● INSTRUCTIONS FOR THE TASK:
Print each of the lines below exactly as they appear, leaving out the pictures.

(Stored data entries)
** start **

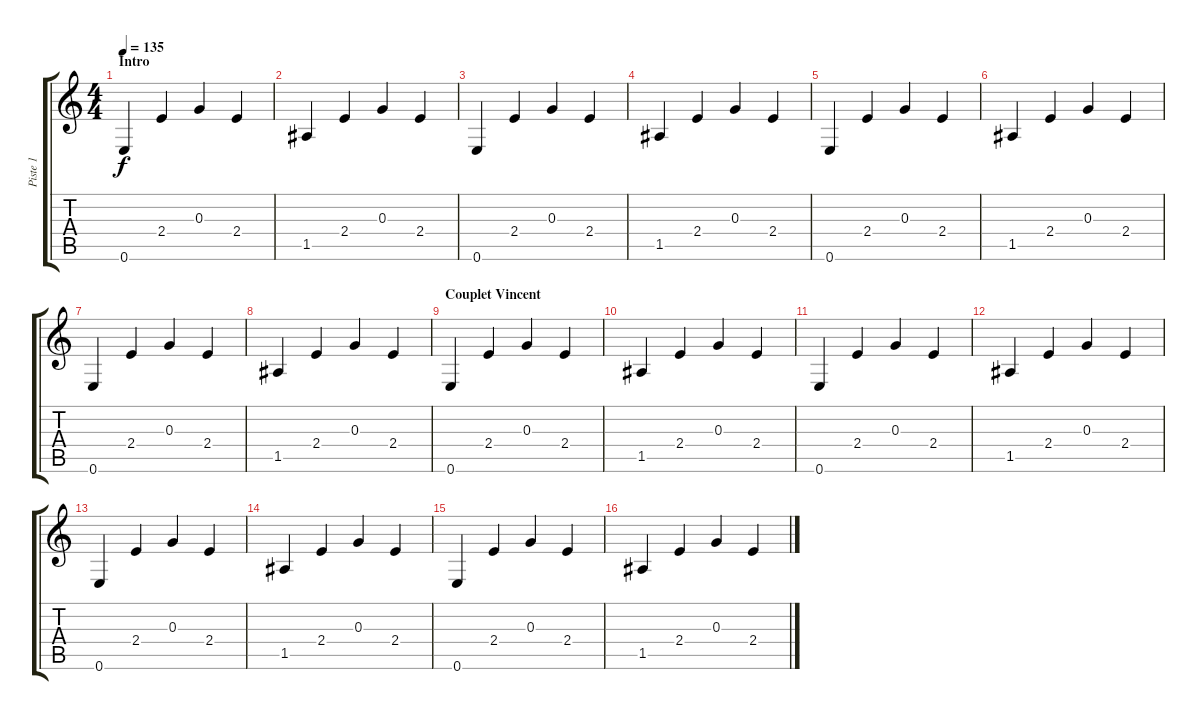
\track ("Piste 1" "Piste 1") {instrument acousticguitarsteel}
\staff {score tabs}
\tuning (E4 B3 G3 D3 A2 E2) {hide}
\ts (4 4)
\section ("" "Intro")
\tempo 135
\clef g2
\ks c
0.6.4{dy f instrument acousticguitarsteel} 2.4.4 0.3.4 2.4.4 |
1.5.4 2.4.4 0.3.4 2.4.4 |
0.6.4 2.4.4 0.3.4 2.4.4 |
1.5.4 2.4.4 0.3.4 2.4.4 |
0.6.4 2.4.4 0.3.4 2.4.4 |
1.5.4 2.4.4 0.3.4 2.4.4 |
0.6.4 2.4.4 0.3.4 2.4.4 |
1.5.4 2.4.4 0.3.4 2.4.4 |
\section ("" "Couplet Vincent ")
0.6.4 2.4.4 0.3.4 2.4.4 |
1.5.4 2.4.4 0.3.4 2.4.4 |
0.6.4 2.4.4 0.3.4 2.4.4 |
1.5.4 2.4.4 0.3.4 2.4.4 |
0.6.4 2.4.4 0.3.4 2.4.4 |
1.5.4 2.4.4 0.3.4 2.4.4 |
0.6.4 2.4.4 0.3.4 2.4.4 |
1.5.4 2.4.4 0.3.4 2.4.4
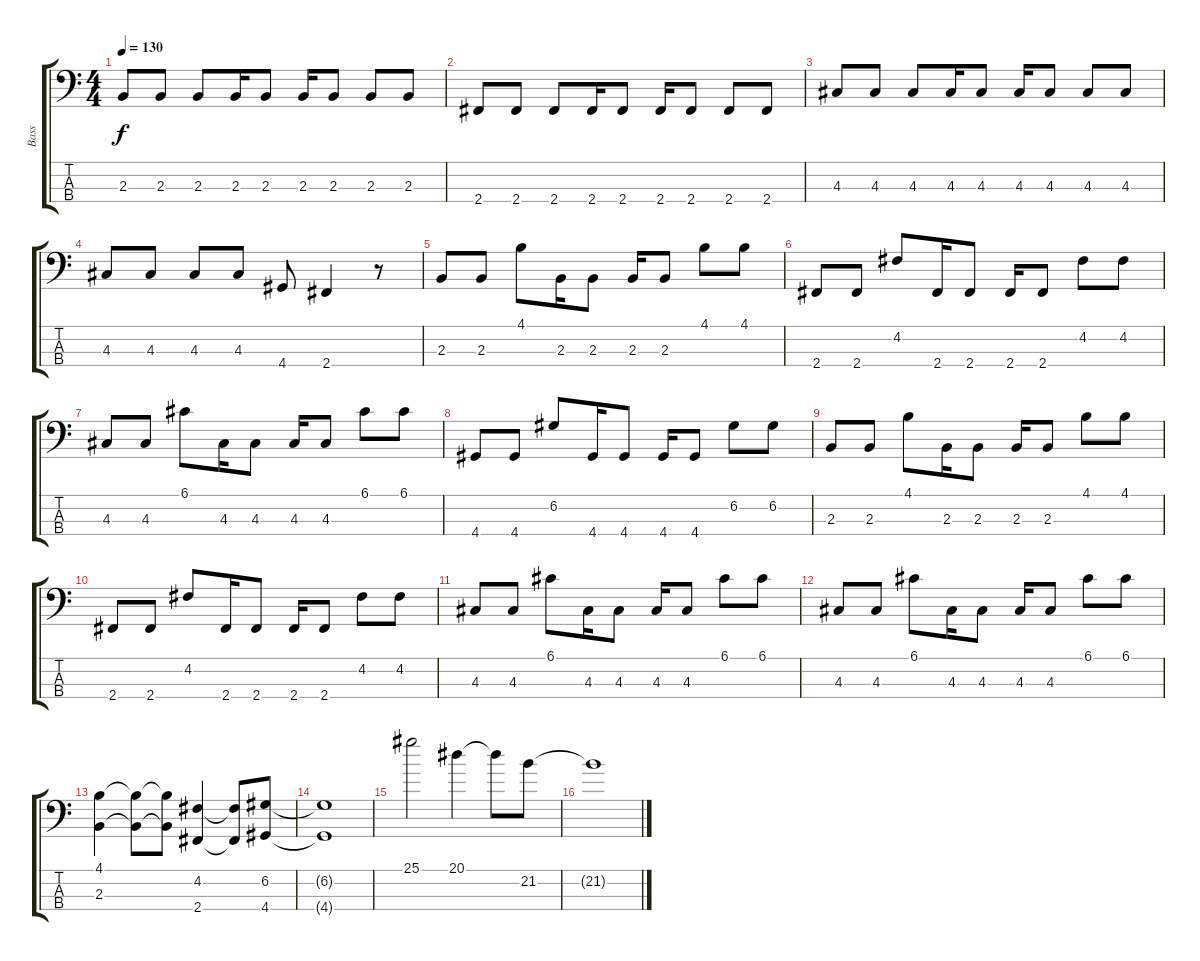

** end **

● IN RESPONSE:
\track ("Piste 1" "Piste 1") {instrument acousticguitarsteel}
\staff {score tabs}
\tuning (E4 B3 G3 D3 A2 E2) {hide}
\ts (4 4)
\section ("" "Intro")
\tempo 135
\clef g2
\ks c
0.6.4{dy f instrument acousticguitarsteel} 2.4.4 0.3.4 2.4.4 |
1.5.4 2.4.4 0.3.4 2.4.4 |
0.6.4 2.4.4 0.3.4 2.4.4 |
1.5.4 2.4.4 0.3.4 2.4.4 |
0.6.4 2.4.4 0.3.4 2.4.4 |
1.5.4 2.4.4 0.3.4 2.4.4 |
0.6.4 2.4.4 0.3.4 2.4.4 |
1.5.4 2.4.4 0.3.4 2.4.4 |
\section ("" "Couplet Vincent ")
0.6.4 2.4.4 0.3.4 2.4.4 |
1.5.4 2.4.4 0.3.4 2.4.4 |
0.6.4 2.4.4 0.3.4 2.4.4 |
1.5.4 2.4.4 0.3.4 2.4.4 |
0.6.4 2.4.4 0.3.4 2.4.4 |
1.5.4 2.4.4 0.3.4 2.4.4 |
0.6.4 2.4.4 0.3.4 2.4.4 |
1.5.4 2.4.4 0.3.4 2.4.4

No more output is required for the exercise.